In 2019, young gamers worldwide will spend an average of 3 hours and 25 minutes each week watching other people play video games online.
"Just look at overnight sensation Fortnite, with YouTube reporting a record-high livestream viewership at 1.1 million simultaneous viewers." - Dan Carney, Limelight Senior Vice President of Operations
In startup lingo, it means there’s almost zero churn and engagement is through the roof.
An engaged audience = money
Let’s go back to the formula. If the number of viewers AND average number of minutes watched per viewer grow, and the total number of hours watched increases.
This means that overall exposure to Esports increases as well.
As a result of growing exposure, teams and players rise in popularity. If they do, they can raise more money, land bigger deals, and pay more to players (which incentivises new ones to play).

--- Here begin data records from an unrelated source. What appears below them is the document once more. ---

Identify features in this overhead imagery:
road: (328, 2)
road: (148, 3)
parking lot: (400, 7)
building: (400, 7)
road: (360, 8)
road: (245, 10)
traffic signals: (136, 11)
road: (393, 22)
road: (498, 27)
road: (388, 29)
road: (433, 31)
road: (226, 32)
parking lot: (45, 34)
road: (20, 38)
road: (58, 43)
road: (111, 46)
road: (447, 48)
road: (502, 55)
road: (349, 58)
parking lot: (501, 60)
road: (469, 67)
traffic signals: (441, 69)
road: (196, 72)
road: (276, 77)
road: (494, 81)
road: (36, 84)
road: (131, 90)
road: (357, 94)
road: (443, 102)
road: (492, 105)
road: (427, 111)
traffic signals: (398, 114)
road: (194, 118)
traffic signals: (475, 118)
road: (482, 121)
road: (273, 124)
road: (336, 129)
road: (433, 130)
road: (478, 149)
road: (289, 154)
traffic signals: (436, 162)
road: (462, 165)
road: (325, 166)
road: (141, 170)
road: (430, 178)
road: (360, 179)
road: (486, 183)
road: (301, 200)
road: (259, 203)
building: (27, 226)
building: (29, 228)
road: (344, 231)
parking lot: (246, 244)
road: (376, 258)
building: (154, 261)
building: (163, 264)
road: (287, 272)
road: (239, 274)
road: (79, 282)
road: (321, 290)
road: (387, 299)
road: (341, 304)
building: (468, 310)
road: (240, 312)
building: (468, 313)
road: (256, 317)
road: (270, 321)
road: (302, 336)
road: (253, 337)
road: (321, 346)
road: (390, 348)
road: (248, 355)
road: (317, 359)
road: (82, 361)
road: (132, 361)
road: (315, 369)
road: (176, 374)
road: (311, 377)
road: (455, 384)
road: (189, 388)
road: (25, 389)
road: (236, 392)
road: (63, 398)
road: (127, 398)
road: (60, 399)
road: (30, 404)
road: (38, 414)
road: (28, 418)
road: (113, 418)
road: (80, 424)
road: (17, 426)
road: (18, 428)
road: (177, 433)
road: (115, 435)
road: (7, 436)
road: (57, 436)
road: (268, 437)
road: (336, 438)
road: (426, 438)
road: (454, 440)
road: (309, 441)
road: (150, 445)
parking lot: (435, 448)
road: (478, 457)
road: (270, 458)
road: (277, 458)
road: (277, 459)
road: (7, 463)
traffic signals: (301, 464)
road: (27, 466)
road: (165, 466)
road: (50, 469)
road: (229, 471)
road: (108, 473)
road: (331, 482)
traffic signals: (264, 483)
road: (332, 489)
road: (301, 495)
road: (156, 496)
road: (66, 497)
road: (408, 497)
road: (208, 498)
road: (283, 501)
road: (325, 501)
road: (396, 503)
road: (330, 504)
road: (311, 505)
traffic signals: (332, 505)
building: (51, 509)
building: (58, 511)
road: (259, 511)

On the platform side, it means that you can command bigger viewership deals and advertising rates because you literally have more inventory tomorrow than what you had yesterday.
This year, Esports total revenues will reach an impressive $1.1 billion, a year-on-year growth of 26.7% and it won't stop anytime soon:
"On its current trajectory, we estimate the esports market will reach $1.8 billion by 2022. If any of these factors accelerate, a more optimistic scenario places revenues at $3.2 billion." - Newzoo
On top of cold hard cash, we can see big brands gravitating towards Esports.
Ninja, the top Fortnite player, teamed up with Red Bull to launch a branded headband that’s sold exclusively on Walmart. Jian “Uzi” Zihao, a League of Legends player for Royal Never Give Up, signed an endorsement deal with Nike. Blizzard finalized a broadcasting deal with Disney Entertainment in July, resulting in the Overwatch League playoffs being aired on Disney XD, ESPN, and ABC.
The Esports growth loop
Loops are closed systems where the inputs through some process generated more of an output that can be reinvested in the input. Here's the Esports version:
- Viewership grows
- Platforms make more money because ad inventory is up
- Teams command higher deals, platforms are happy to pay (remember: Esports doesn't need TV, TV needs Esports)
- Teams can pay more to players, players expect more because supply and demand.
- Financial incentive plus the possibility of fame drive more and better players...and back to step 1.
Europe is an untapped market
China will generate revenues of $210.3 million in 2019, overtaking Western Europe as the second-largest region in terms of revenues.
The country is notable for the growing popularity of mobile esports, including casual titles. Yet, the recent slowdown of game licenses in China will affect Chinese gamers’ exposure to new esports titles. Fewer new games are appearing in the market, and this is where Europe has a chance to take back that spot.
"The US is a natural growth opportunity for esports because of the strong gaming culture here, the ties between gaming and sports, and the country’s natural inclination toward competitive endeavors. The same is true of Western European markets, particularly the UK, Germany, and France." - Paul Verna, principal Analyst at eMarketer
But apart from professional Esports, there's another big opportunity in Europe: building the underlying ecosystem that supports the Esports community.
A fantastic example is PlayVS, a US-based startup providing infrastructure to high schools across the country, and giving students the chance to compete for a state championship.
"Hey, this is not a real sport!"
Esports outsiders are questioning whether this is a sport or not. After all, gamers sit still in a chair for hours on end "just playing games".
I could say that the US government has recognized full-time League of Legends players as professional athletes. Or I could point to chess, darts or golf.
I could, but I’m not going to.
Instead, I'm going to say this: who the f*ck cares. An industry that is projected to make $1.4 billion by 2020 is unlikely to require the approval of naysayers.